[Source records]
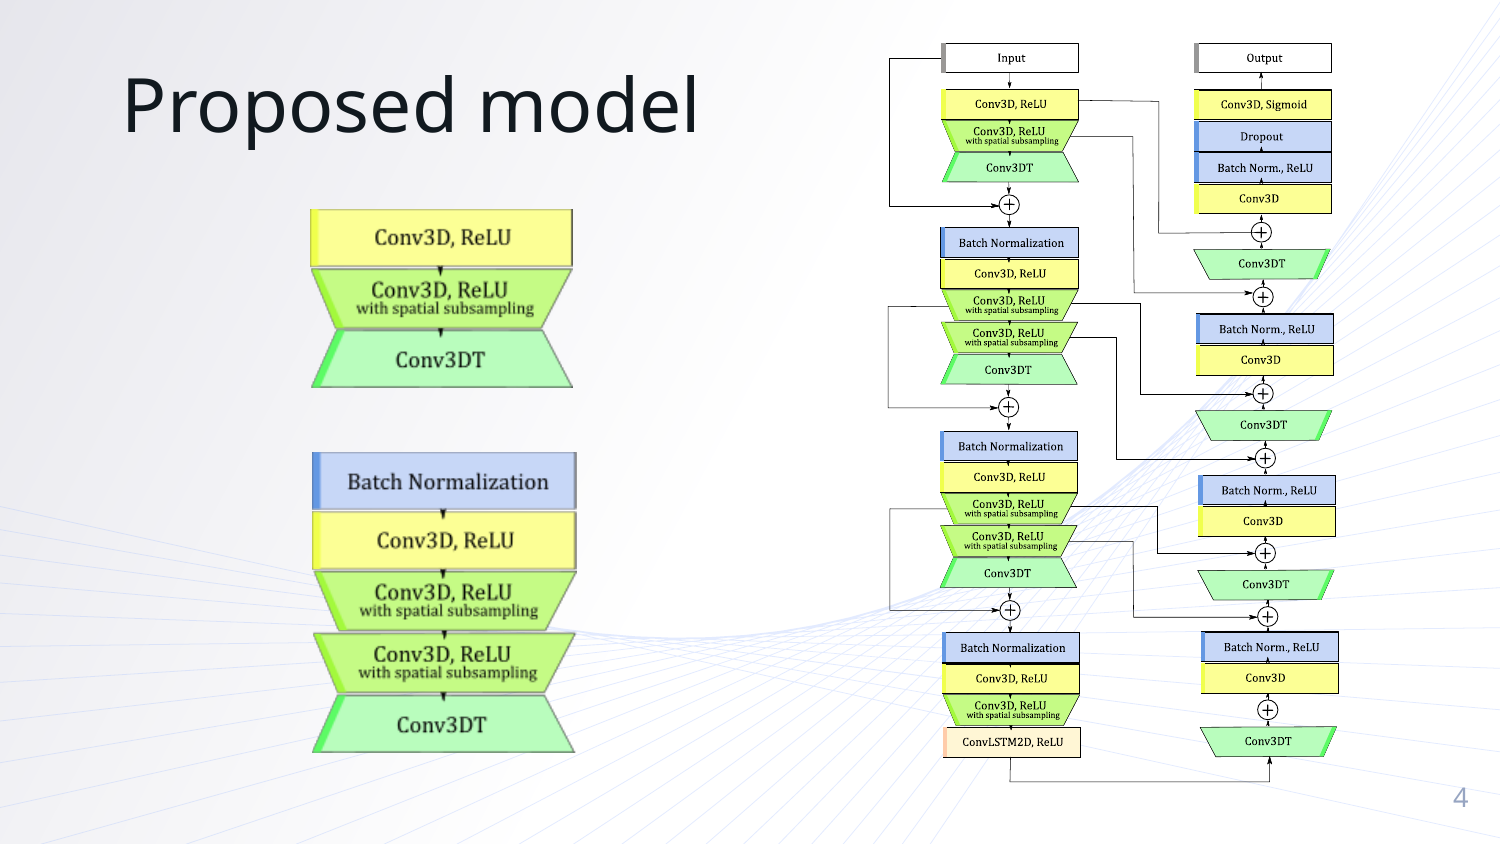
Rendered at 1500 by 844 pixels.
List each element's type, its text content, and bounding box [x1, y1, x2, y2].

slide_number 4 [1440, 766, 1469, 832]
picture [785, 0, 1436, 844]
picture [312, 452, 578, 753]
picture [310, 208, 574, 388]
text_box Proposed model [121, 69, 780, 149]
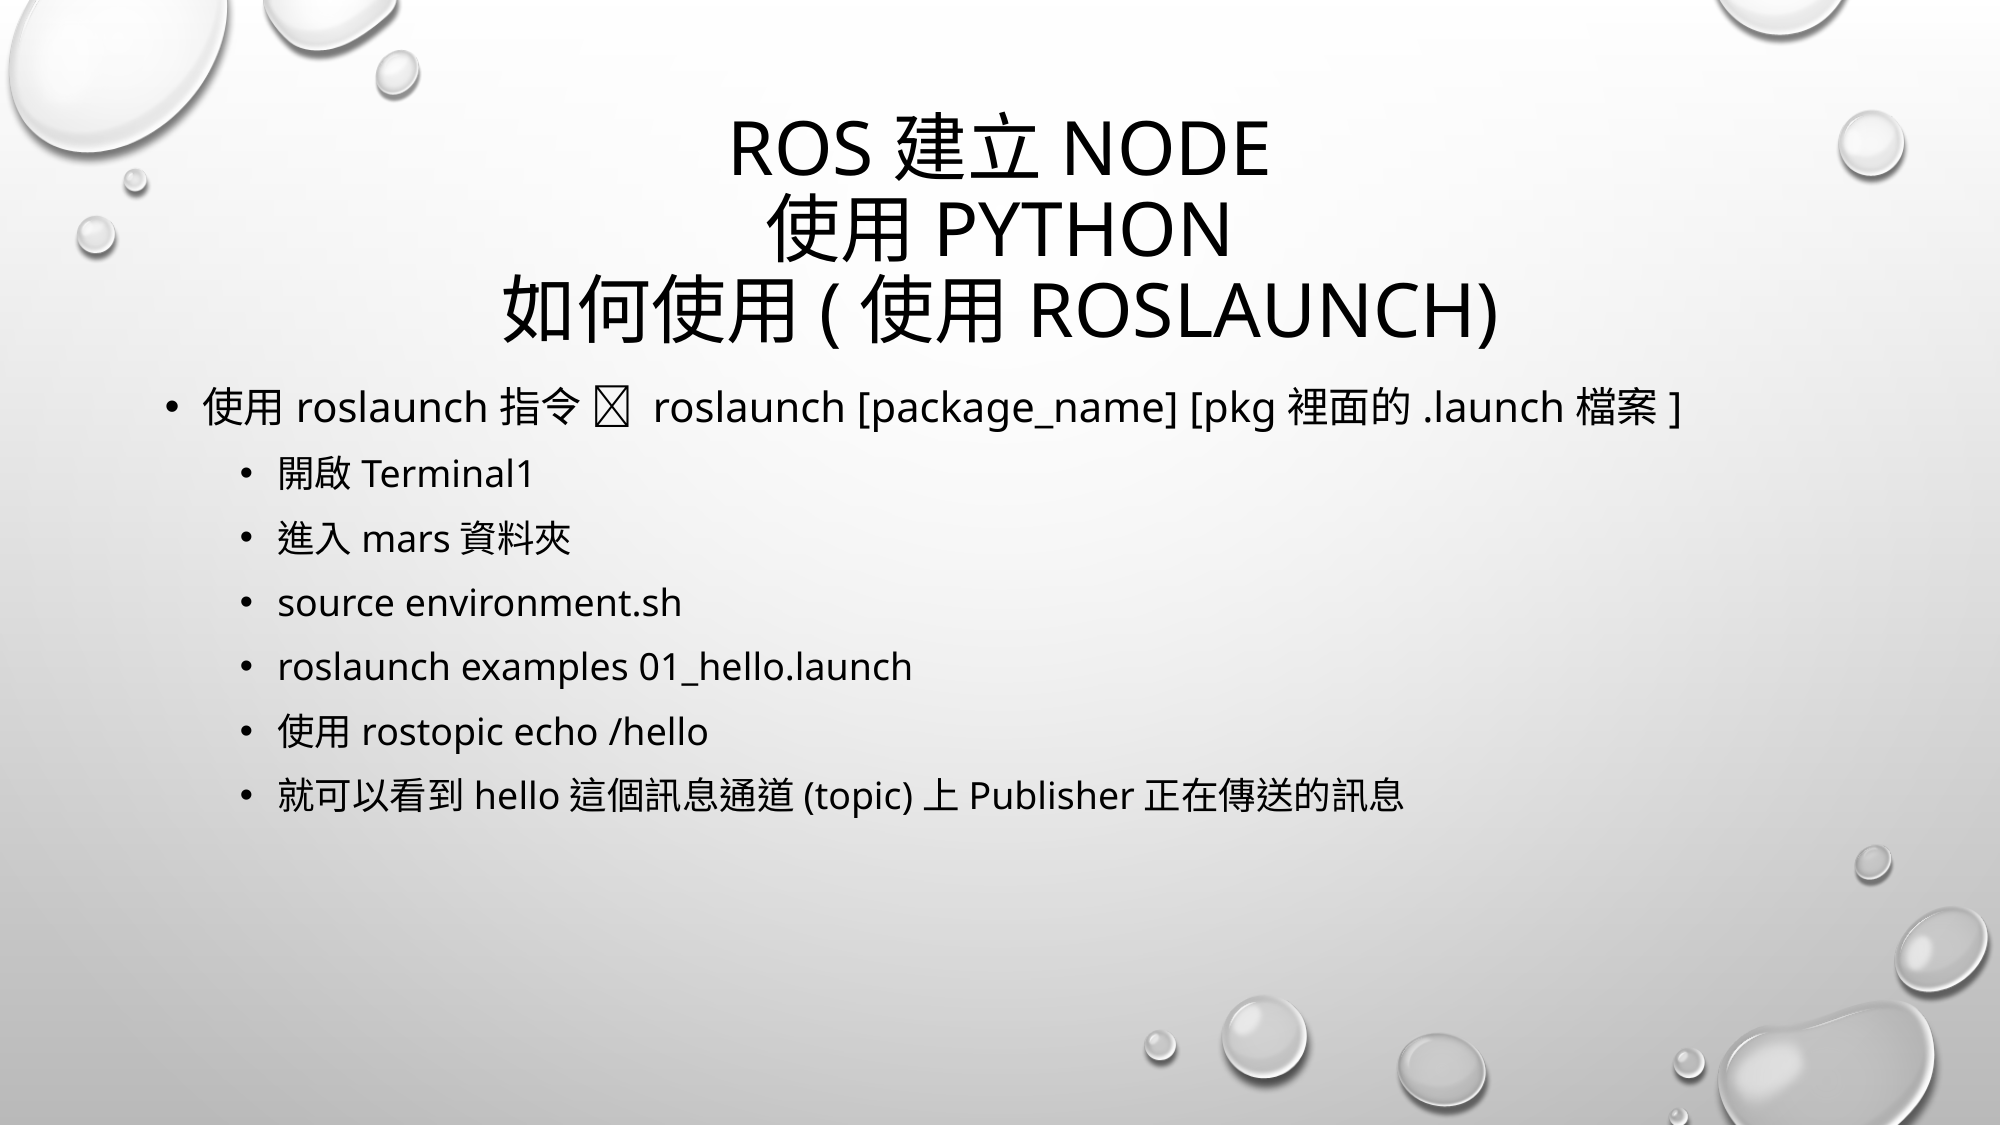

**Task brief:** Print every record above exactly, with no pictures.

**Response:**
Rendered at 1500 by 844 pixels.
List each element's type, its text content, and bounding box [x1, y1, x2, y2].

slide_number 4 [1440, 766, 1469, 832]
picture [785, 0, 1436, 844]
picture [312, 452, 578, 753]
picture [310, 208, 574, 388]
text_box Proposed model [121, 69, 780, 149]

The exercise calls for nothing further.